In this paper, we introduce a class of commutative rings which is a generalization of $\mathrm{\text{ZD}}$-rings and rings with Noetherian spectrum. A ring $R$ is called strongly$J$-Noetherian whenever the ring $R_r$ is $J$-Noetherian for every non-nilpotent $r\in R$. We give some characterizations for strongly $J$-Noetherian rings and, among the other results, we show that if $R[[x]]$ is strongly $J$-Noetherian, then $R$ has Noetherian spectrum, which is a generalization of Theorem 2 in Gilmer and Heinzer [The Laskerian property, power series rings, and Noetherian spectra, Proc. Amer. Math. Soc.79 (1980) 13–16].

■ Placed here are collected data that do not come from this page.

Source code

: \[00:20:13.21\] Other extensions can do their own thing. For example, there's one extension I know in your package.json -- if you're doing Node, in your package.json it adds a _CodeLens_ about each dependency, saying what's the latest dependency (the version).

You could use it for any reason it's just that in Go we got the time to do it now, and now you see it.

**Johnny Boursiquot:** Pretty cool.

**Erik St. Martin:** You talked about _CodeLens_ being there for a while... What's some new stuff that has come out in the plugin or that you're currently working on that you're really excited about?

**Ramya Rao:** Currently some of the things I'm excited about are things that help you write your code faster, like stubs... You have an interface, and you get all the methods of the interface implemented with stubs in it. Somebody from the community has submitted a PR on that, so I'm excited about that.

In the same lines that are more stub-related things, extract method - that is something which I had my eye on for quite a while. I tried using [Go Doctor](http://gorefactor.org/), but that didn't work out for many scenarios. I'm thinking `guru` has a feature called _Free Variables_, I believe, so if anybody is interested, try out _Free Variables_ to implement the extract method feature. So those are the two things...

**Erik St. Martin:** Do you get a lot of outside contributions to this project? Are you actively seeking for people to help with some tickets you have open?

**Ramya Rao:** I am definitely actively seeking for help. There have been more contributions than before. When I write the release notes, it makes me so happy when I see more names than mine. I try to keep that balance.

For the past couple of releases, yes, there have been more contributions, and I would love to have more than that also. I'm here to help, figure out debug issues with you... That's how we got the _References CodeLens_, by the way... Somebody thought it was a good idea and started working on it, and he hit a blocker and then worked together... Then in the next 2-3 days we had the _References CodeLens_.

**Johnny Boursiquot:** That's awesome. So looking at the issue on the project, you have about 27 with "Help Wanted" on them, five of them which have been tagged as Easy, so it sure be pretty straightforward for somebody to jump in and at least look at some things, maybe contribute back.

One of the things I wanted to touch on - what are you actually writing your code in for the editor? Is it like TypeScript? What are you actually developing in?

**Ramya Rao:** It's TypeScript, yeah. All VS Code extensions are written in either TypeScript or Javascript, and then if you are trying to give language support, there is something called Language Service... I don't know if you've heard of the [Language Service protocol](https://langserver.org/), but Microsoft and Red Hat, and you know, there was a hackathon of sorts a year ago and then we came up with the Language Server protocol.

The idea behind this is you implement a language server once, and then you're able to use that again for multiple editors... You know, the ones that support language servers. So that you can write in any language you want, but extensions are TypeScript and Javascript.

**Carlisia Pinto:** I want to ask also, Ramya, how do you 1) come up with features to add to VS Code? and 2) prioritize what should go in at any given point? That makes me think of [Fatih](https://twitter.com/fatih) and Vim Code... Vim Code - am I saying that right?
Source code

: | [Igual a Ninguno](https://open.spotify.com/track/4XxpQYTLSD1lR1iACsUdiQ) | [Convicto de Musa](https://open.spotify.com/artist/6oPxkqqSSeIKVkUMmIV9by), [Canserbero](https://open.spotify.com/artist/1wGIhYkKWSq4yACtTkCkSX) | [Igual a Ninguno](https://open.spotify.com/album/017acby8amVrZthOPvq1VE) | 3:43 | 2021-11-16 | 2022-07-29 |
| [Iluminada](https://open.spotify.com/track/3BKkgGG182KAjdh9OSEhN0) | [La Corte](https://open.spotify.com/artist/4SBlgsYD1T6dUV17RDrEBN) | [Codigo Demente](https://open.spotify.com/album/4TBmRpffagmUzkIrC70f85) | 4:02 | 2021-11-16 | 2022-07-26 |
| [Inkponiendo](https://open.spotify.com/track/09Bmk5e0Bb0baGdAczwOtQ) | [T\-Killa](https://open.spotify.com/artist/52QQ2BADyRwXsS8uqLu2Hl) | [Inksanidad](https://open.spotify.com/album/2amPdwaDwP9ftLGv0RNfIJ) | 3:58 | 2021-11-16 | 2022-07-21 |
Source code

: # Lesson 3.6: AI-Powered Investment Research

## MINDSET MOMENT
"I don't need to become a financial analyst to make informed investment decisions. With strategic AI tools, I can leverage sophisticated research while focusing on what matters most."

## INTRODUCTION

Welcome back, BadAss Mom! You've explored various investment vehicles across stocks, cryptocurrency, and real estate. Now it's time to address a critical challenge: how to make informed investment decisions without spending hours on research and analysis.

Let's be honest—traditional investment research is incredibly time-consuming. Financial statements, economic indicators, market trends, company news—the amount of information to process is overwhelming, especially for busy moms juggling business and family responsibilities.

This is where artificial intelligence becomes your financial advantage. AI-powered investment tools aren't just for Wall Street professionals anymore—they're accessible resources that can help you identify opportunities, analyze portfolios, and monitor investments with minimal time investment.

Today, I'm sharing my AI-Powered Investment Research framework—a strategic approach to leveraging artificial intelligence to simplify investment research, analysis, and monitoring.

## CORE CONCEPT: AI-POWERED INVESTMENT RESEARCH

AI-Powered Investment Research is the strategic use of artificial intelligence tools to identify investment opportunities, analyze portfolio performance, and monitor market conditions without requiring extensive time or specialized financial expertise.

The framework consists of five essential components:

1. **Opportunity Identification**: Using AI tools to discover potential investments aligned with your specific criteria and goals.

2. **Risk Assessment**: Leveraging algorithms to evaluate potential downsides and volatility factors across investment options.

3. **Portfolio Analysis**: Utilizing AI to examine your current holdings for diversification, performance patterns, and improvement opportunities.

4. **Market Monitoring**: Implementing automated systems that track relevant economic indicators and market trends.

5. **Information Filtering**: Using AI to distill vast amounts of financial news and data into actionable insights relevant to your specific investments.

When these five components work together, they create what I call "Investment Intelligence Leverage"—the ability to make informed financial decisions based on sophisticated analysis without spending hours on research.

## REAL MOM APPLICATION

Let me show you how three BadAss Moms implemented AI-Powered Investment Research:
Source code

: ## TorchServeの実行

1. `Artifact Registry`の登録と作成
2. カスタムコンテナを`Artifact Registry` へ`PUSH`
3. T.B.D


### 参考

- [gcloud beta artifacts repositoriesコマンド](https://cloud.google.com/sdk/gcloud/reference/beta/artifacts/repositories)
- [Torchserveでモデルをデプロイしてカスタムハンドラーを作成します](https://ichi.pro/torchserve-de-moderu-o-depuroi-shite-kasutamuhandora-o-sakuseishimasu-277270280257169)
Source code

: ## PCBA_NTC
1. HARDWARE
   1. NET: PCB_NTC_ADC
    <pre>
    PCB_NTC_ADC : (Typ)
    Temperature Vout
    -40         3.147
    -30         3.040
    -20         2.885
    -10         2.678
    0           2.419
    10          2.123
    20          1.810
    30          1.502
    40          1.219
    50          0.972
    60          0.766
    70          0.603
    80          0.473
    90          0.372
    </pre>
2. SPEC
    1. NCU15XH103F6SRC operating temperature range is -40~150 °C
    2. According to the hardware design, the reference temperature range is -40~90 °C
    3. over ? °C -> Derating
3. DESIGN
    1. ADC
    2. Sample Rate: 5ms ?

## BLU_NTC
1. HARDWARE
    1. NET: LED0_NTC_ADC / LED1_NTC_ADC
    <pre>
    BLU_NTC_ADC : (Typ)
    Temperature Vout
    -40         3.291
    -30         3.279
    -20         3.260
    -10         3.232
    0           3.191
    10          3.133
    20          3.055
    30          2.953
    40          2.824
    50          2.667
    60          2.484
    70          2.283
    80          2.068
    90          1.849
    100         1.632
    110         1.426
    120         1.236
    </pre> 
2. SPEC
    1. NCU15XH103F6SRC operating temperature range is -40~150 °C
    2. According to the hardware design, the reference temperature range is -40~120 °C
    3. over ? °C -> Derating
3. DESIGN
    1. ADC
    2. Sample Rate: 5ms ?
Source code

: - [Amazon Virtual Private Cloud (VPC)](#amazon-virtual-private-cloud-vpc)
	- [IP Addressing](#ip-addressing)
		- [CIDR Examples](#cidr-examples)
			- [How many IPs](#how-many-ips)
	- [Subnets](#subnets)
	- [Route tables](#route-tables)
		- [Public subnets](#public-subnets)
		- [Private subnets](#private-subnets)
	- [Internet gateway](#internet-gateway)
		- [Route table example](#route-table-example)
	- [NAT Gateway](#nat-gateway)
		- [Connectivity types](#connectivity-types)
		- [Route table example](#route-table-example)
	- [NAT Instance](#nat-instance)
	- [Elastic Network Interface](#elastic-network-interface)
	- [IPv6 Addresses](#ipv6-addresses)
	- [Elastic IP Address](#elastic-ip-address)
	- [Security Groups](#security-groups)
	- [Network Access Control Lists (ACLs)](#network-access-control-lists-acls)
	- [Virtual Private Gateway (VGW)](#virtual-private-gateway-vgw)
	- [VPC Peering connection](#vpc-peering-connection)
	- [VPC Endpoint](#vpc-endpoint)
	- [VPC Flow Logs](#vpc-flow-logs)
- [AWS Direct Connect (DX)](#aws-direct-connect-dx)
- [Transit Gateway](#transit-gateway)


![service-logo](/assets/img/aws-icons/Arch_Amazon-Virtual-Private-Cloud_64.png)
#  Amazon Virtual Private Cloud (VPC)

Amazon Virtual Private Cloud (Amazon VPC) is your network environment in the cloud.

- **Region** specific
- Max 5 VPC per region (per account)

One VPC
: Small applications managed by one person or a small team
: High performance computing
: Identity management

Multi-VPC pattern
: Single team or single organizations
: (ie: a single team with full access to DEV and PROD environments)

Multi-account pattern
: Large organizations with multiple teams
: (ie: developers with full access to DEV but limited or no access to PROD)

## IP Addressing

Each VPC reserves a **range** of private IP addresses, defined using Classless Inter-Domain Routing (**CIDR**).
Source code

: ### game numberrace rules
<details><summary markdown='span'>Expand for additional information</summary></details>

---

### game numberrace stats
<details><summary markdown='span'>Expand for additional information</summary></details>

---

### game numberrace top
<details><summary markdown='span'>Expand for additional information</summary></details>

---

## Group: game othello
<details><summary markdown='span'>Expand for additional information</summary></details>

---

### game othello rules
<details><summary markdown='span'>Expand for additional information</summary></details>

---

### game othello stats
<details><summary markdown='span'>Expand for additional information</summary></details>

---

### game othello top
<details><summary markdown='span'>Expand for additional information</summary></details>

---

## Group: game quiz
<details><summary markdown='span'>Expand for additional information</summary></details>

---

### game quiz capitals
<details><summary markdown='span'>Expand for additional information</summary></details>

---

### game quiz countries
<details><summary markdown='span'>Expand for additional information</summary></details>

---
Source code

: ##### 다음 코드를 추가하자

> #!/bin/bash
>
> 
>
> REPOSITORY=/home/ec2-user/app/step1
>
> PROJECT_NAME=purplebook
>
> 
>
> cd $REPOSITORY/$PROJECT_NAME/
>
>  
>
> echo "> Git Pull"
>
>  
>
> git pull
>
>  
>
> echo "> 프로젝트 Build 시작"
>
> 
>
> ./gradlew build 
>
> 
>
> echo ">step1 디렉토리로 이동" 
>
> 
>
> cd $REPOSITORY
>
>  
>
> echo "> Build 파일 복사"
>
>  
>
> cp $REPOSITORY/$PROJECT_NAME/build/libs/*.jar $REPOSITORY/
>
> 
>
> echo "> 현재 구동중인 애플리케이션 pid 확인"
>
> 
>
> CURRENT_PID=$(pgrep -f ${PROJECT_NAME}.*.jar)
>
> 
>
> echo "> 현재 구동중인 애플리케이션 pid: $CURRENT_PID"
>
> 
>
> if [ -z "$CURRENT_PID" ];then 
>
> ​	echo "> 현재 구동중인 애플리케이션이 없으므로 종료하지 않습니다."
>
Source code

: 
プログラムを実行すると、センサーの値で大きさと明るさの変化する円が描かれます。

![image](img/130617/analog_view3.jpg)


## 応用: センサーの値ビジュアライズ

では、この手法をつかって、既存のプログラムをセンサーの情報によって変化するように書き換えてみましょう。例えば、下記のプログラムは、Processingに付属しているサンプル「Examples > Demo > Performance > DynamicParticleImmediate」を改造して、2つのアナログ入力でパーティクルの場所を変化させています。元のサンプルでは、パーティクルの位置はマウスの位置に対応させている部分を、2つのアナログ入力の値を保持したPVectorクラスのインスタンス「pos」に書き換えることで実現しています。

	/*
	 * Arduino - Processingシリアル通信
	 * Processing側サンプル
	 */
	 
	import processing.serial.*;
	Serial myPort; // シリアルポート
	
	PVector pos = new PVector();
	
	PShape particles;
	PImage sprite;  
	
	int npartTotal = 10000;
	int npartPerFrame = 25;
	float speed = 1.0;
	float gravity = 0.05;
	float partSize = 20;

在本文中，我们介绍了一类交换环，它是$\mathrm{\text{ZD}}$- 环和具有诺特谱的环。戒指$R$被强烈称为$Ĵ$-Noetherian每当戒指$R_r$是$Ĵ$-Noetherian 为每一个非幂零者$r\in R$. 我们给出了一些强烈的特征$Ĵ$-Noetherian 环，除其他结果外，我们证明如果$R[[X]]$是强烈的$Ĵ$-Noetherian，然后$R$有 Noetherian 谱，这是 Gilmer 和 Heinzer [The Laskerian property, power series ring, and Noetherian spectrum, Proc. 中的定理 2 的推广。阿米尔。数学。社会党。79 (1980) 13-16]。